All weekend long, people hosted and attended the traditional Fourth of July cookouts, spent quality time with friends and family, and occasionally let loose fireworks into the sky. Of course, the main events of the holiday weekend took place on Sunday.
The sudden appearance of lawn chairs and blankets occurred the day before on Saturday. Scattered up and down Bridge Street these empty seats marked where people had laid claim to a place to watch the parade. This is a common enough practice and it is also not unusual for people to arrive at their seats early to make sure they are still there. Some people could be found in their seat hours ahead of time; some were seated there all day as they had arrived early in the morning. By one in the afternoon, the early risers were joined by people more content to find a viewing place when they got there. Add in the people who had claimed spots the night before, lots of strollers, and an uncountable number of coolers and the main stretch of road through Oswego had become a very crowded and lively place, with sunscreen 'perfume' in the air.
Waving to the crowd of people from the parade was a mixture of law enforcement, emergency response teams, marching bands, local organizations, and politicians including the Mayor of Oswego, Billy Barlow. Near the front of the parade, there was even a small collection of men from Fort Ontario dressed in Civil War uniforms. Candy was thrown to thrilled children and some marchers carried water cannons and pistols to spray over-heated citizens on the side of the street. For anyone who decided they were hungry from the excitement, there were food vendors on both sides of the river and the Elks Club was grilling up sausages and serving refreshments for the duration of the parade.

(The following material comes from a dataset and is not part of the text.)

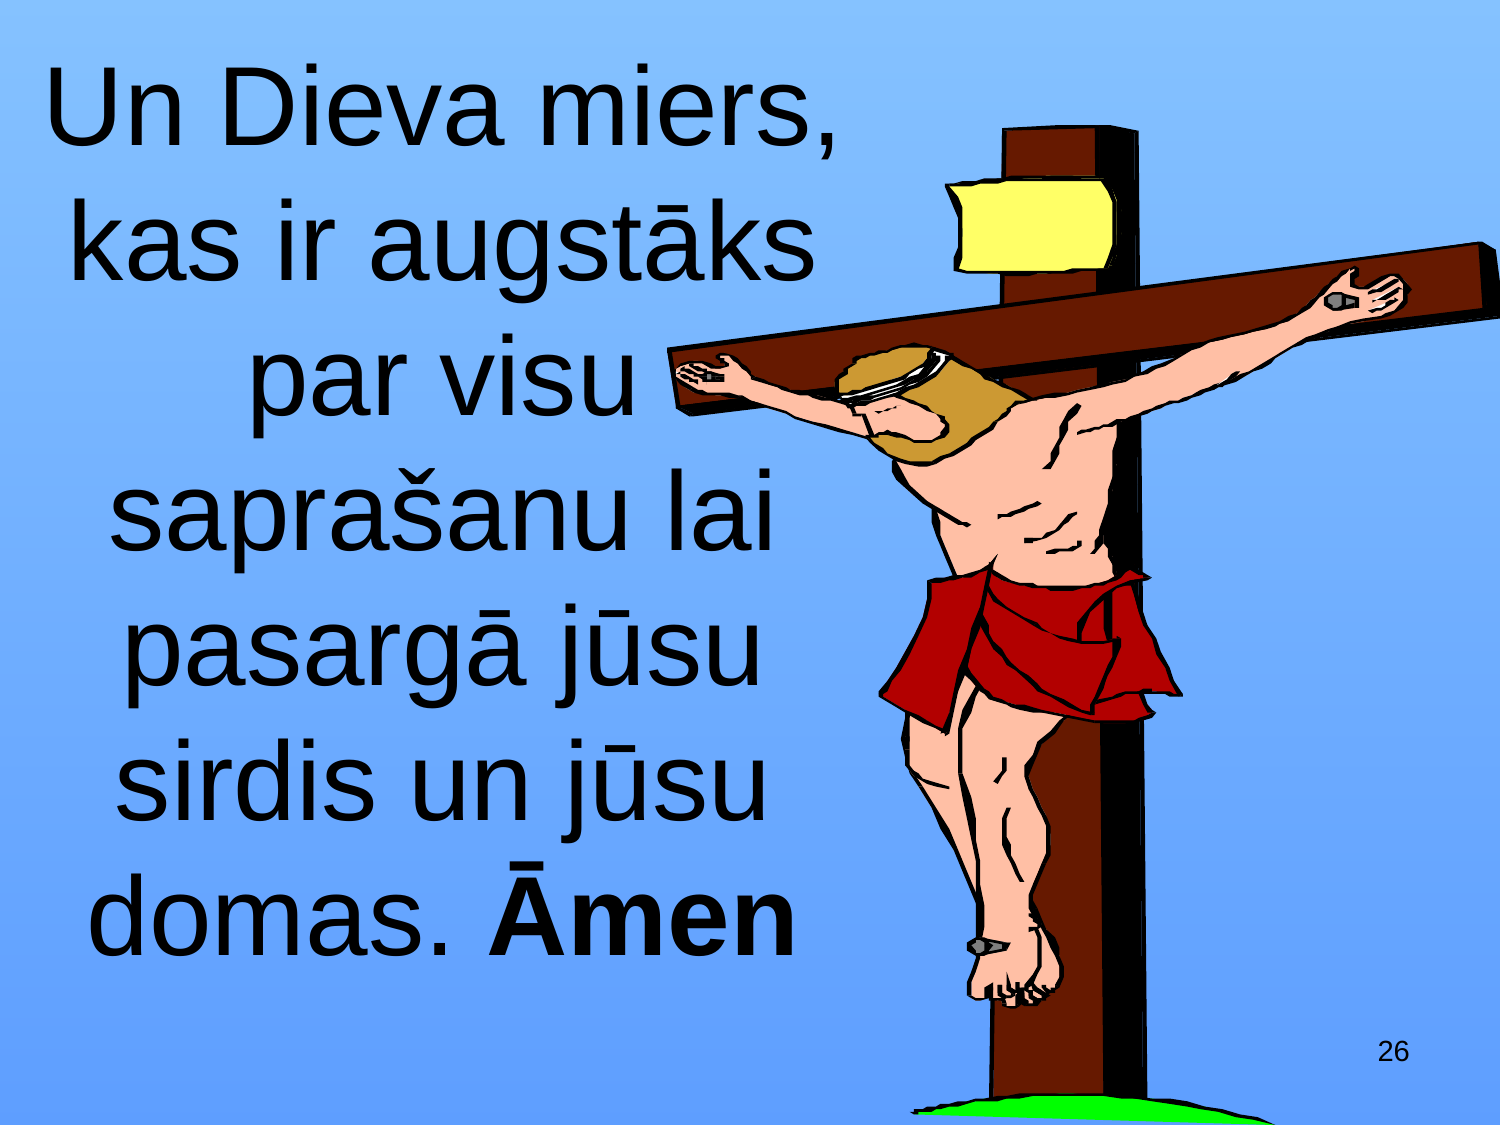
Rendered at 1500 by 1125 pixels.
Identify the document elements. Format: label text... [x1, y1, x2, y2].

title Un Dieva miers, kas ir augstāks par visu saprašanu lai pasargā jūsu sirdis un jūsu domas. Āmen [17, 479, 657, 668]
picture [662, 125, 1500, 1125]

If you wanted some after-lunch history, you could have wandered over to the fort. Fort Ontario hosted the Community Bicentennial Picnic on it grounds immediately following the parade. The fort was open to anyone who wanted to take a look inside and find pieces of local history that has been around in one form or another since the 1700’s. Fort Ontario was involved with the Revolutionary War, something that the fort caretakers and local community are very proud of, especially during Independence Day.
After the parade, picnics, and cookouts, a mass migration of people occurred. From all over the city, people made their way to Breitbeck Park or another location close to, or on, the waterfront. At 9:30 p.m., after it had grown dark, the Fourth of July fireworks show was propelled into the sky. At the Oswego Yacht Club, patron Susan McBrearty said: “We have watched the fireworks here for fifteen years. We originally watched them from the other side of the street, but one year we noticed that the trees had grown too tall and it was time to find a new spot.” She doesn’t think that there is a better place to do it. Located right on the water and very close to the launch points for fireworks in Oswego, who can argue?